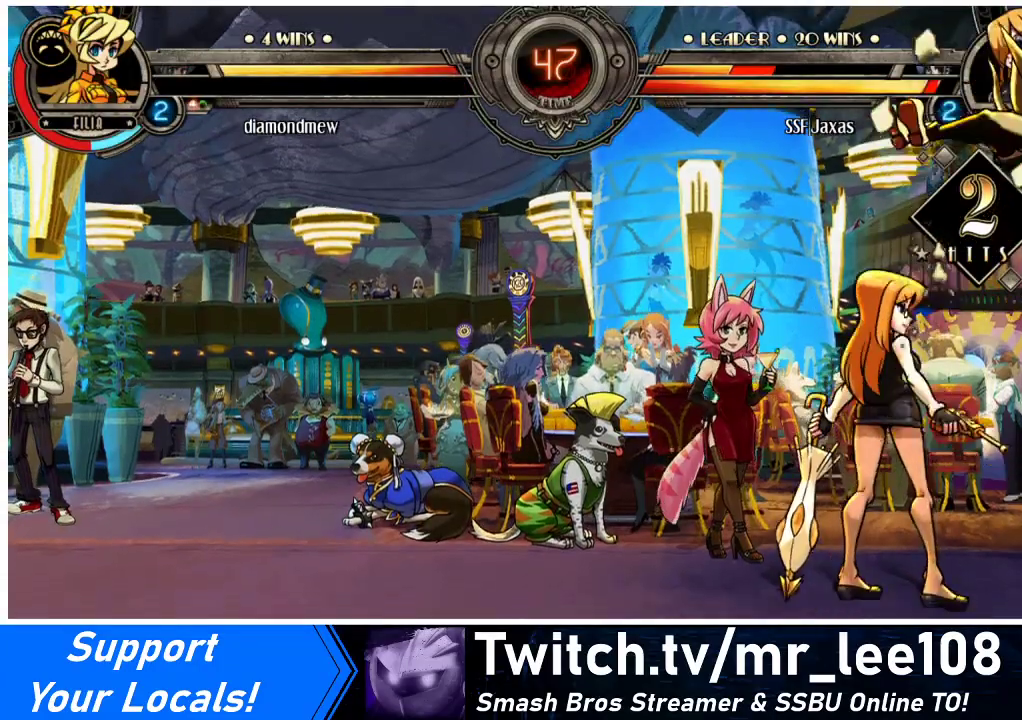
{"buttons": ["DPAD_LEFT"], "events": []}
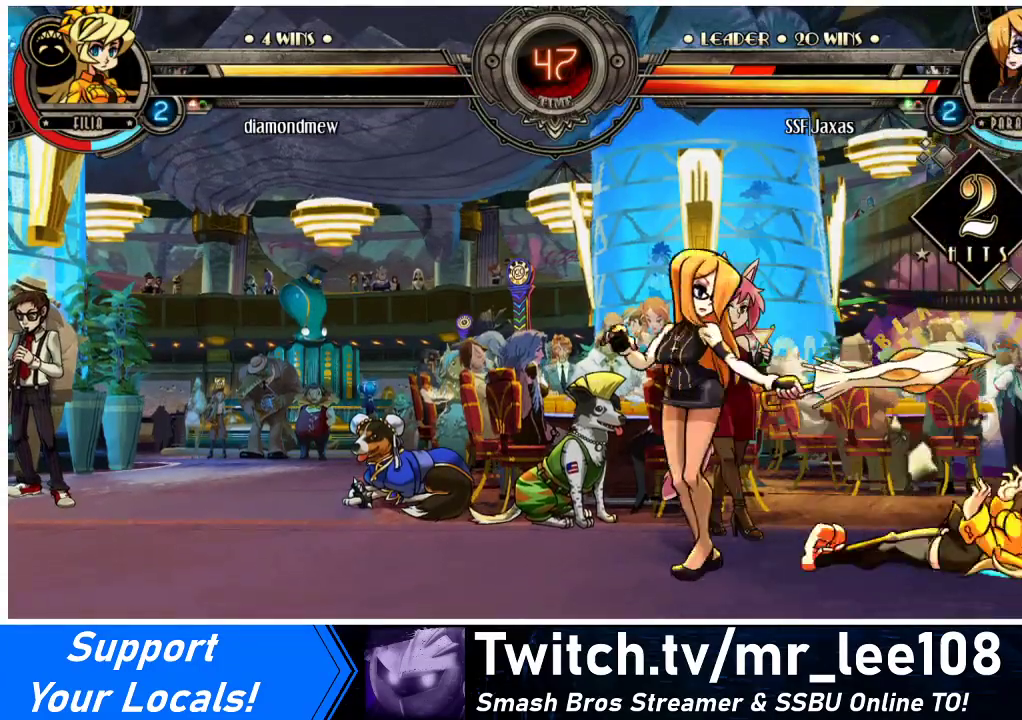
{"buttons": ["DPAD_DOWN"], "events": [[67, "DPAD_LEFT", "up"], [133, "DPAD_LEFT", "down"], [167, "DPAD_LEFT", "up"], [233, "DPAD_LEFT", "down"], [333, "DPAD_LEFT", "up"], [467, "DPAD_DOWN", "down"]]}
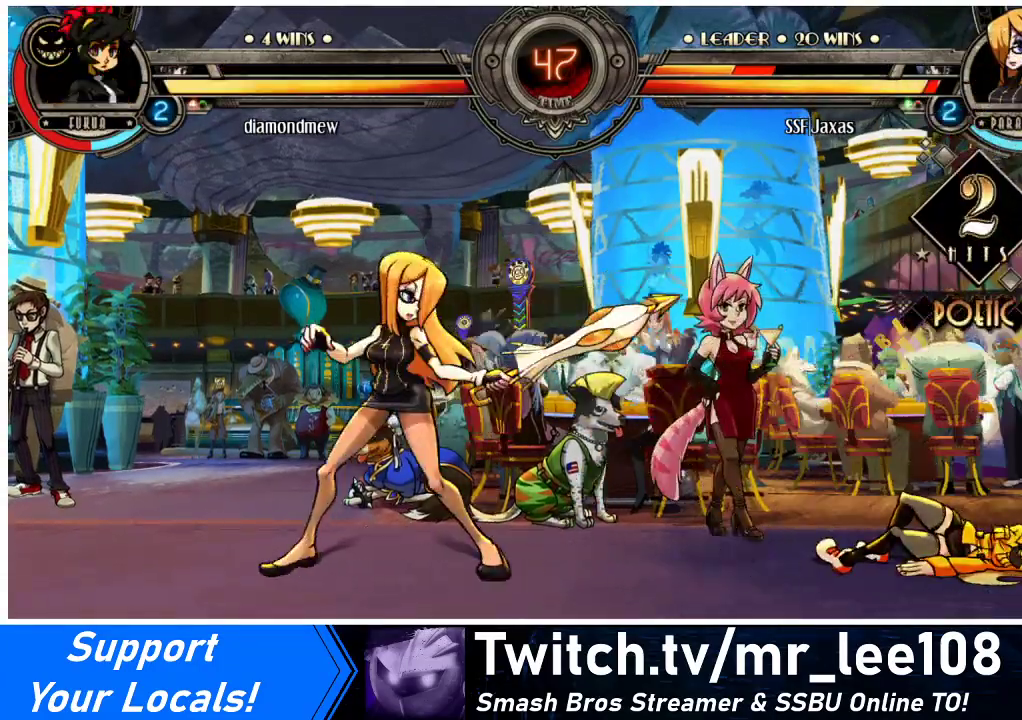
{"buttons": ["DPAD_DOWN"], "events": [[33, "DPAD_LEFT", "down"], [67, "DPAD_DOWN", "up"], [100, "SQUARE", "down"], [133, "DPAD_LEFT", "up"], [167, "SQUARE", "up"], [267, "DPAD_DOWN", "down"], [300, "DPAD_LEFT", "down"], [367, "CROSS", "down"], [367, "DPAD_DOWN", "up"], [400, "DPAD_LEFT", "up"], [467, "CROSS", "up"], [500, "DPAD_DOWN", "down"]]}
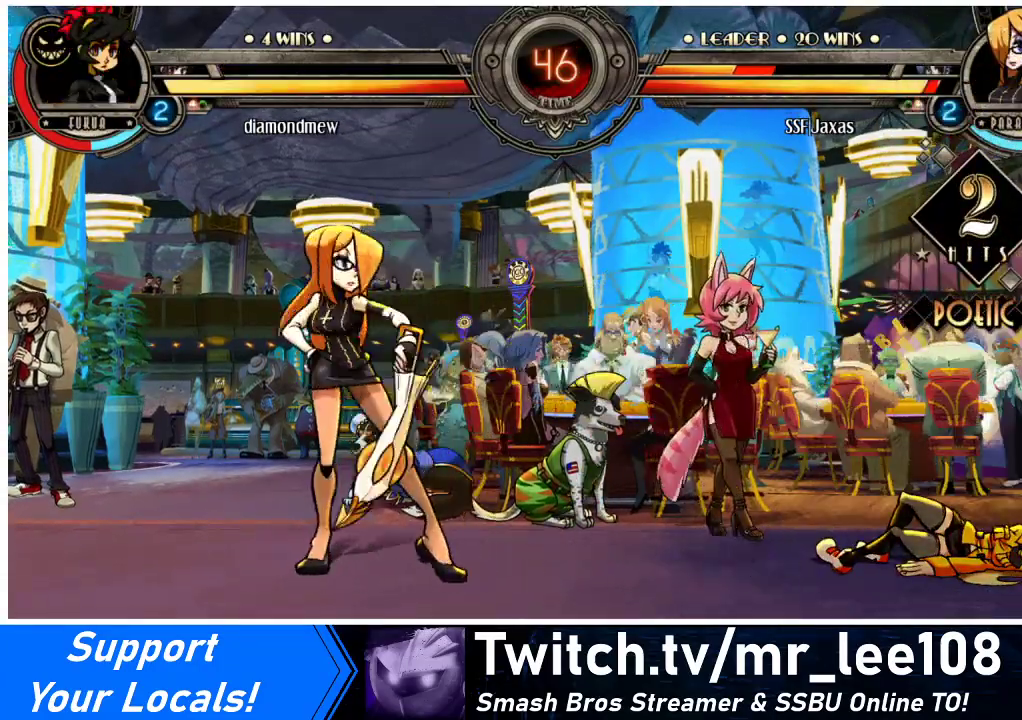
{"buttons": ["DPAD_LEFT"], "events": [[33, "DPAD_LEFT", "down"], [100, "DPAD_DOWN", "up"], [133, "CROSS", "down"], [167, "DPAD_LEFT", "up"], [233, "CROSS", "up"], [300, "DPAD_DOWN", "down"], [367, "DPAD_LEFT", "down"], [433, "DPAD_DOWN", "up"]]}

━━━━━━━━━━━━━━━━━━━━━━━━━━━━━━

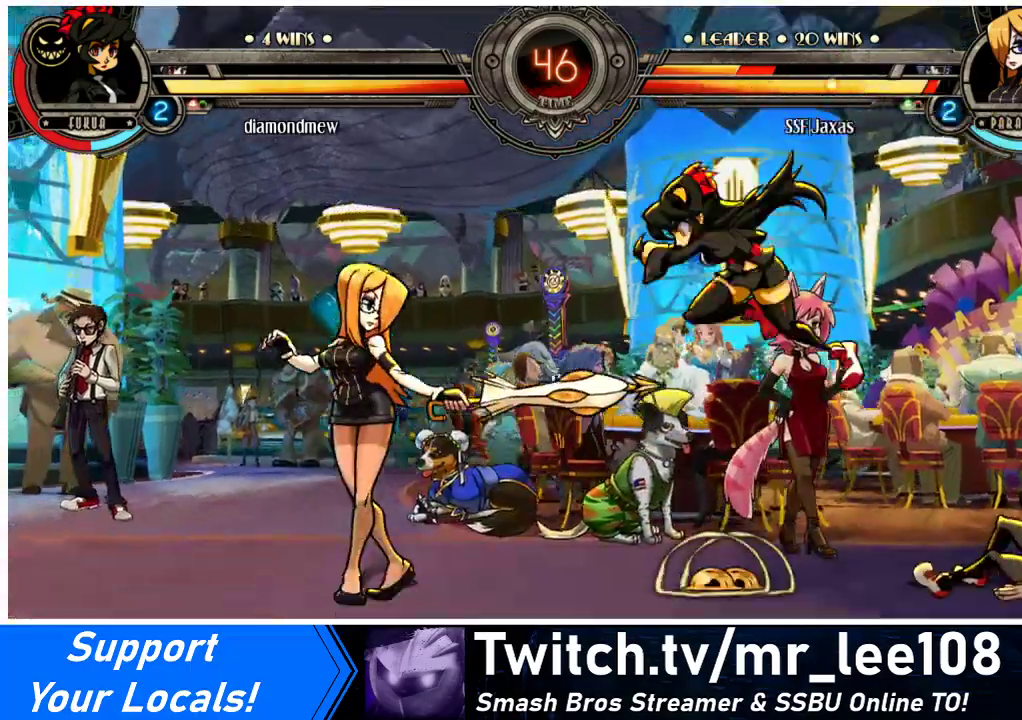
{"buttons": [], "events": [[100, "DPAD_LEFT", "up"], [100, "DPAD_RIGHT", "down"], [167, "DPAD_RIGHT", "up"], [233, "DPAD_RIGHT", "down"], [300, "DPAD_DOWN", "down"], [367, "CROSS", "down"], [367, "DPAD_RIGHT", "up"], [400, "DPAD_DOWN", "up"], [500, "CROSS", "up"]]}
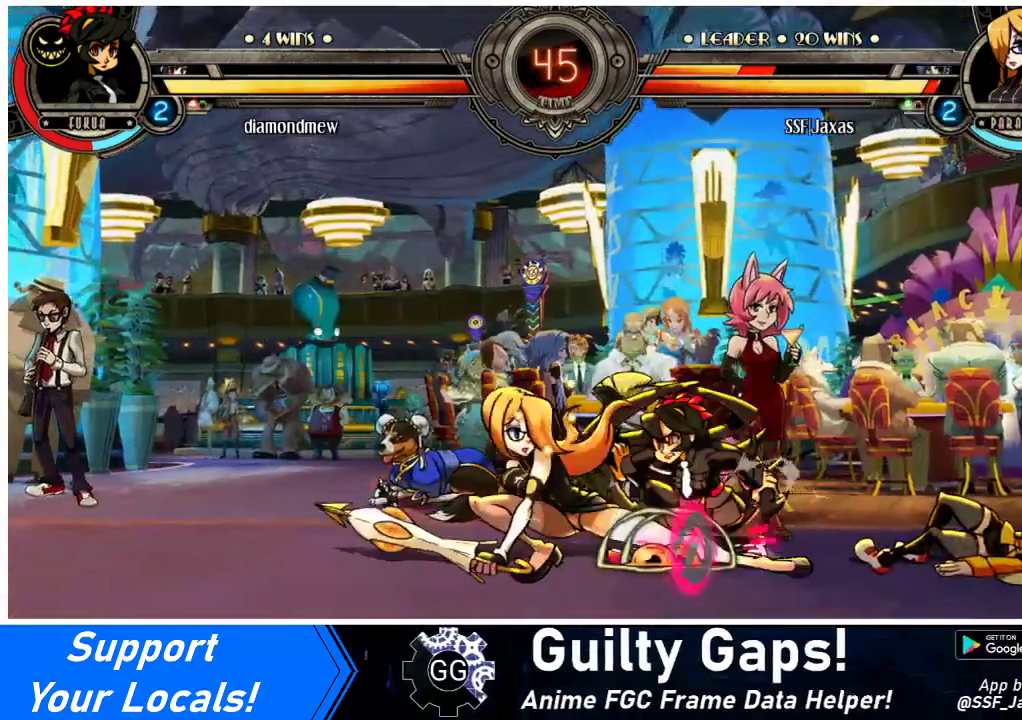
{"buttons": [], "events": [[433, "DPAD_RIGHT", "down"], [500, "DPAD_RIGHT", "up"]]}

━━━━━━━━━━━━━━━━━━━━━━━━━━━━━━

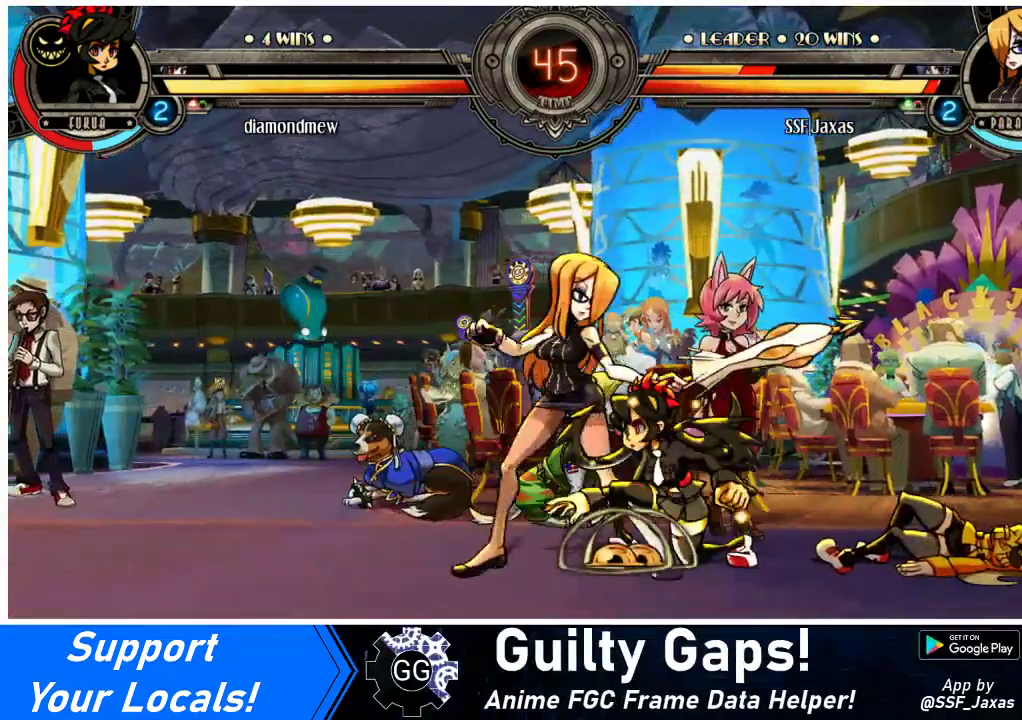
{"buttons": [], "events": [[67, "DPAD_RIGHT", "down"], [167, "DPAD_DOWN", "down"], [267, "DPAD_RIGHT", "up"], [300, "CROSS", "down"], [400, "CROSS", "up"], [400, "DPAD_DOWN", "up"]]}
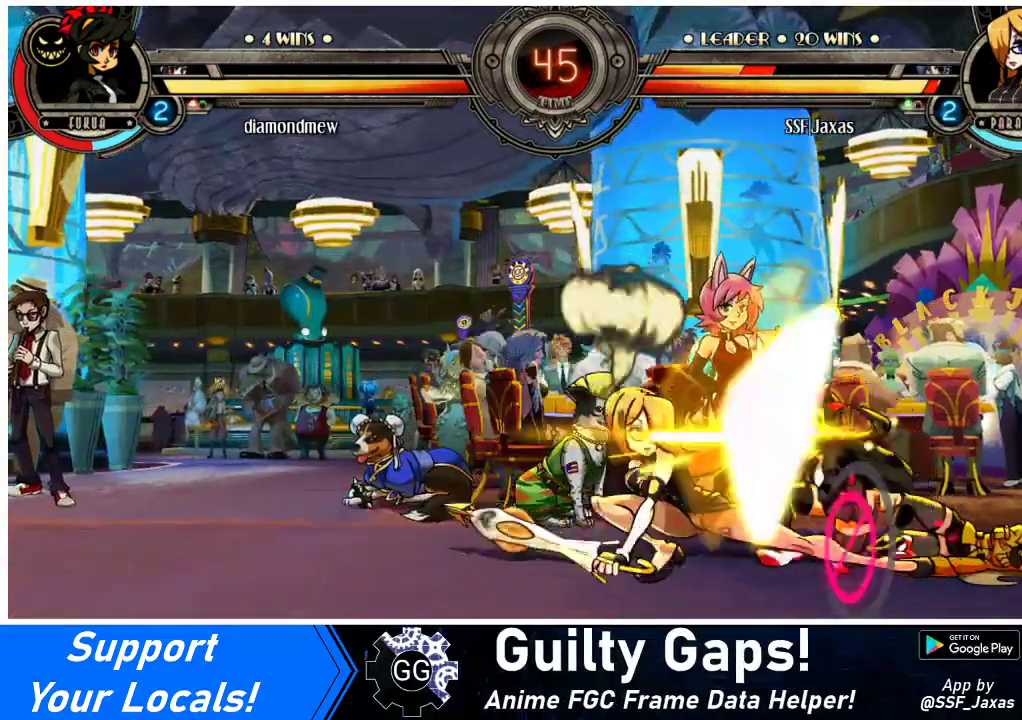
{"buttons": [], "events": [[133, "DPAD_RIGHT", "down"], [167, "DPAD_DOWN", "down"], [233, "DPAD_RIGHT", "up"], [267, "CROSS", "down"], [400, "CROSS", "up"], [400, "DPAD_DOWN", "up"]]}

━━━━━━━━━━━━━━━━━━━━━━━━━━━━━━

Problem details
Look through the data above. Find each line with the string "CROSS" and copy it.

Problem solution
{"buttons": ["DPAD_DOWN"], "events": [[33, "DPAD_LEFT", "down"], [67, "DPAD_DOWN", "up"], [100, "SQUARE", "down"], [133, "DPAD_LEFT", "up"], [167, "SQUARE", "up"], [267, "DPAD_DOWN", "down"], [300, "DPAD_LEFT", "down"], [367, "CROSS", "down"], [367, "DPAD_DOWN", "up"], [400, "DPAD_LEFT", "up"], [467, "CROSS", "up"], [500, "DPAD_DOWN", "down"]]}
{"buttons": ["DPAD_LEFT"], "events": [[33, "DPAD_LEFT", "down"], [100, "DPAD_DOWN", "up"], [133, "CROSS", "down"], [167, "DPAD_LEFT", "up"], [233, "CROSS", "up"], [300, "DPAD_DOWN", "down"], [367, "DPAD_LEFT", "down"], [433, "DPAD_DOWN", "up"]]}
{"buttons": [], "events": [[100, "DPAD_LEFT", "up"], [100, "DPAD_RIGHT", "down"], [167, "DPAD_RIGHT", "up"], [233, "DPAD_RIGHT", "down"], [300, "DPAD_DOWN", "down"], [367, "CROSS", "down"], [367, "DPAD_RIGHT", "up"], [400, "DPAD_DOWN", "up"], [500, "CROSS", "up"]]}
{"buttons": [], "events": [[67, "DPAD_RIGHT", "down"], [167, "DPAD_DOWN", "down"], [267, "DPAD_RIGHT", "up"], [300, "CROSS", "down"], [400, "CROSS", "up"], [400, "DPAD_DOWN", "up"]]}
{"buttons": [], "events": [[133, "DPAD_RIGHT", "down"], [167, "DPAD_DOWN", "down"], [233, "DPAD_RIGHT", "up"], [267, "CROSS", "down"], [400, "CROSS", "up"], [400, "DPAD_DOWN", "up"]]}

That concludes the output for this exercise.